▶ [DATA PROVIDED]
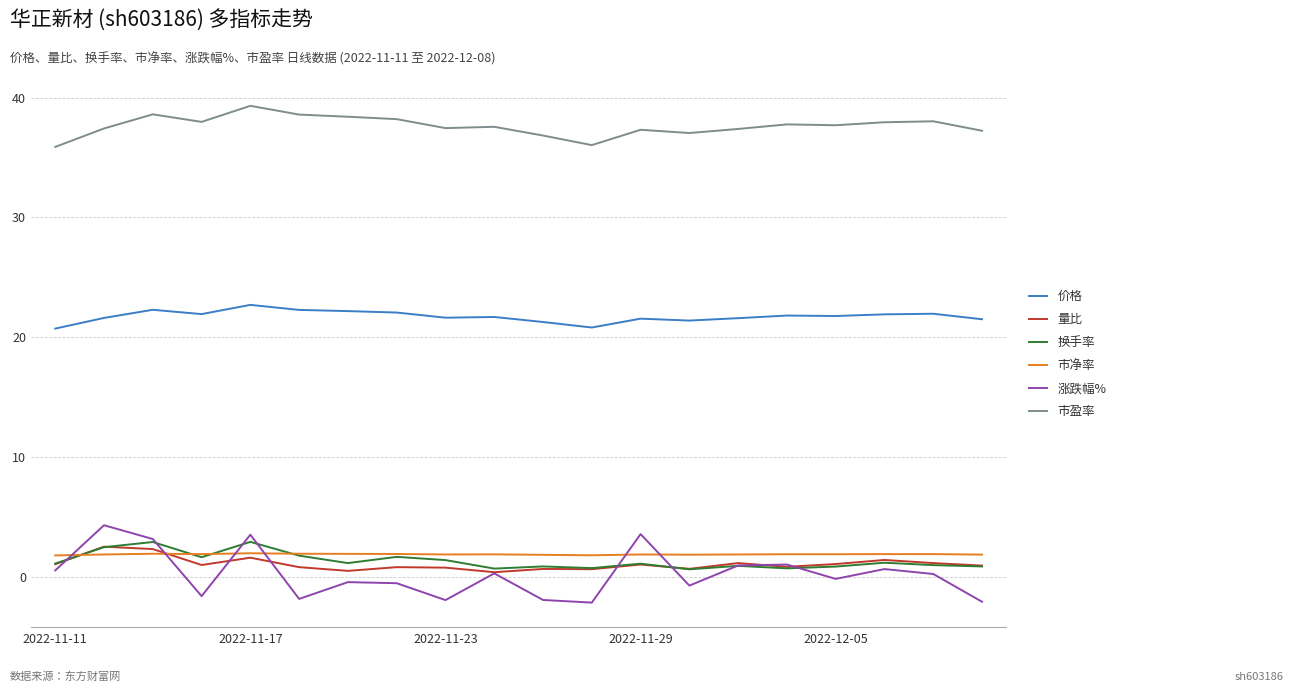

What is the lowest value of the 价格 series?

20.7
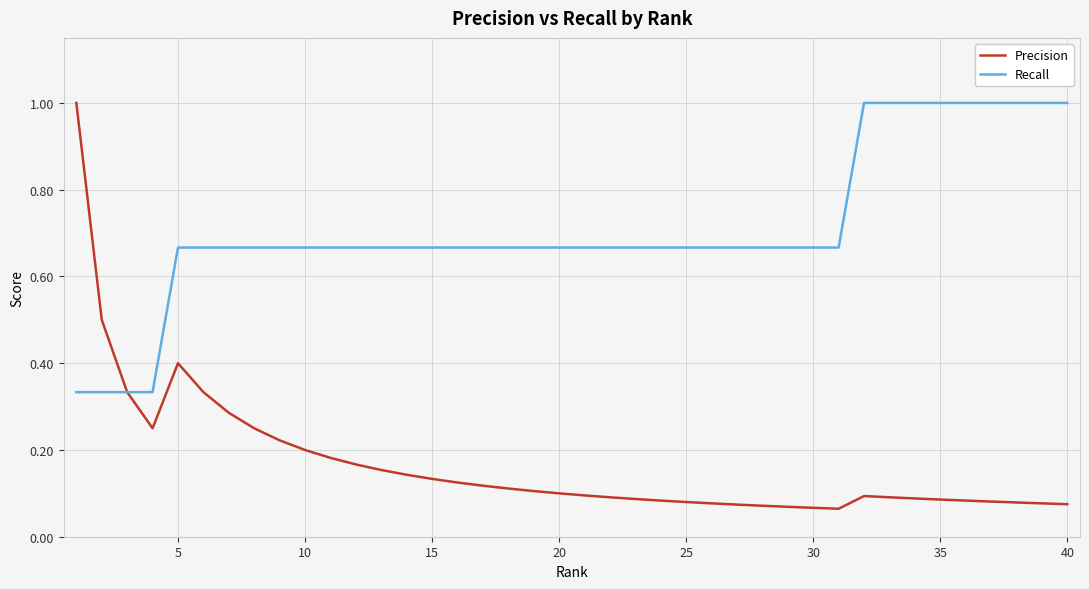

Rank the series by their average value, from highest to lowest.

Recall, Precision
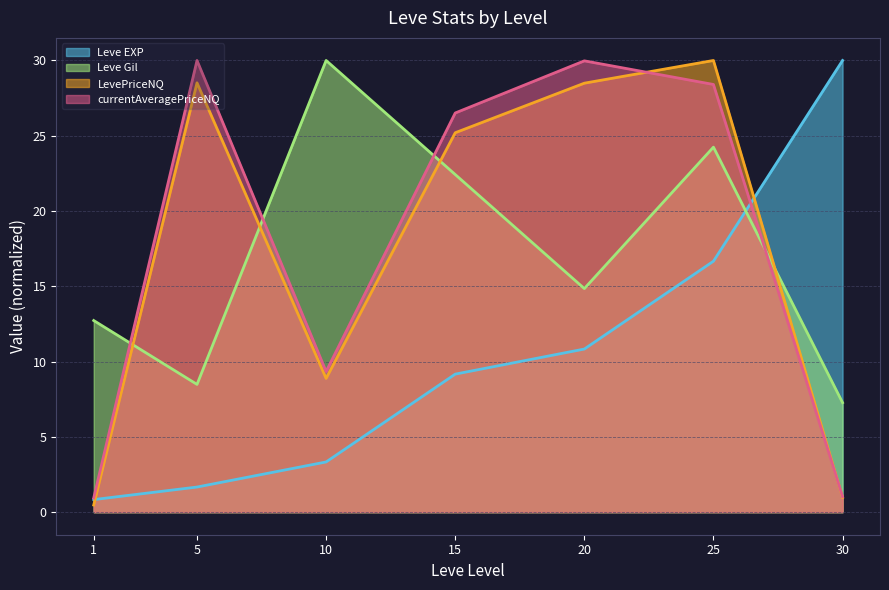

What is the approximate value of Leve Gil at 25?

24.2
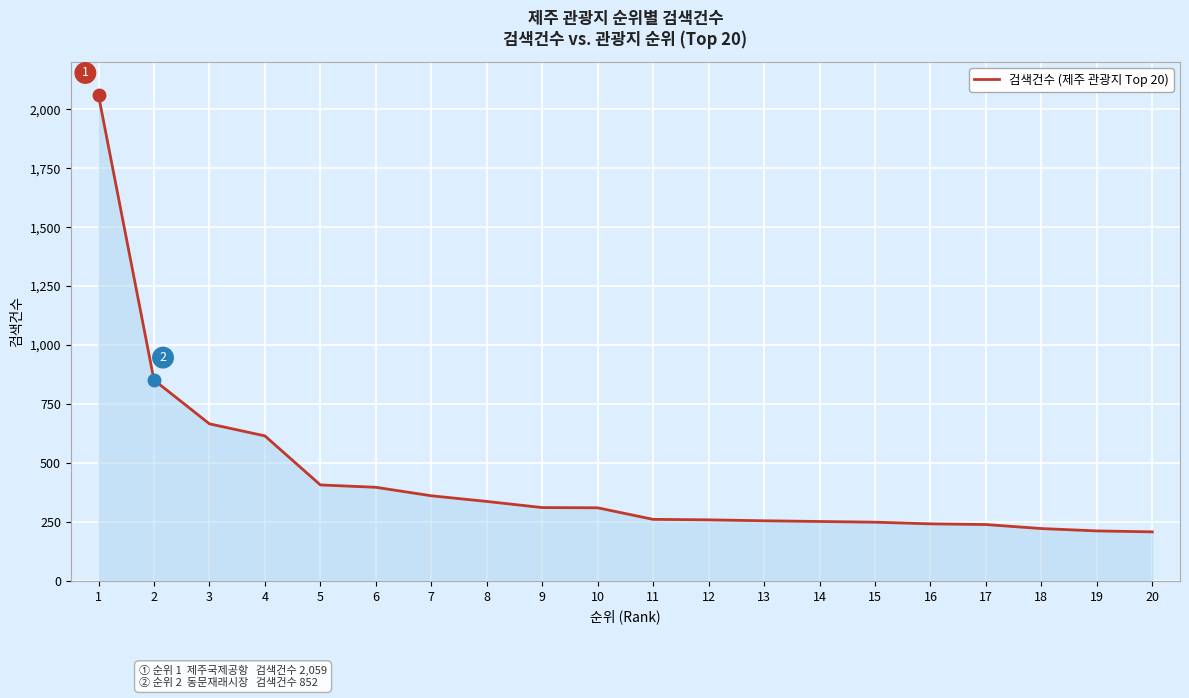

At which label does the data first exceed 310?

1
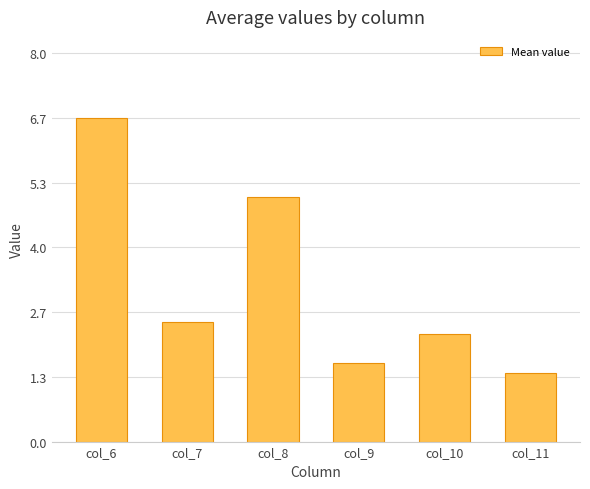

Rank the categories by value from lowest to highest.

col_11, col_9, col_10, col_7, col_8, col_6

---

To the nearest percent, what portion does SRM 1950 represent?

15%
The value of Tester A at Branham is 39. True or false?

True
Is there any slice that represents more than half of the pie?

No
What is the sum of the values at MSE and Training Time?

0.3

▶ [TASK INSTRUCTIONS] Reproduce the material verbatim, beginning at the line that contains "What is the lowest value of the 价格 series?" and stopping after the line that contains "col_11, col_9, col_10, col_7, col_8, col_6", with both of those lines included. Leave the pictures out of the answer.

▶ [EXERCISE RESULT]
What is the lowest value of the 价格 series?

20.7

Rank the series by their average value, from highest to lowest.

Recall, Precision

What is the approximate value of Leve Gil at 25?

24.2

At which label does the data first exceed 310?

1

Rank the categories by value from lowest to highest.

col_11, col_9, col_10, col_7, col_8, col_6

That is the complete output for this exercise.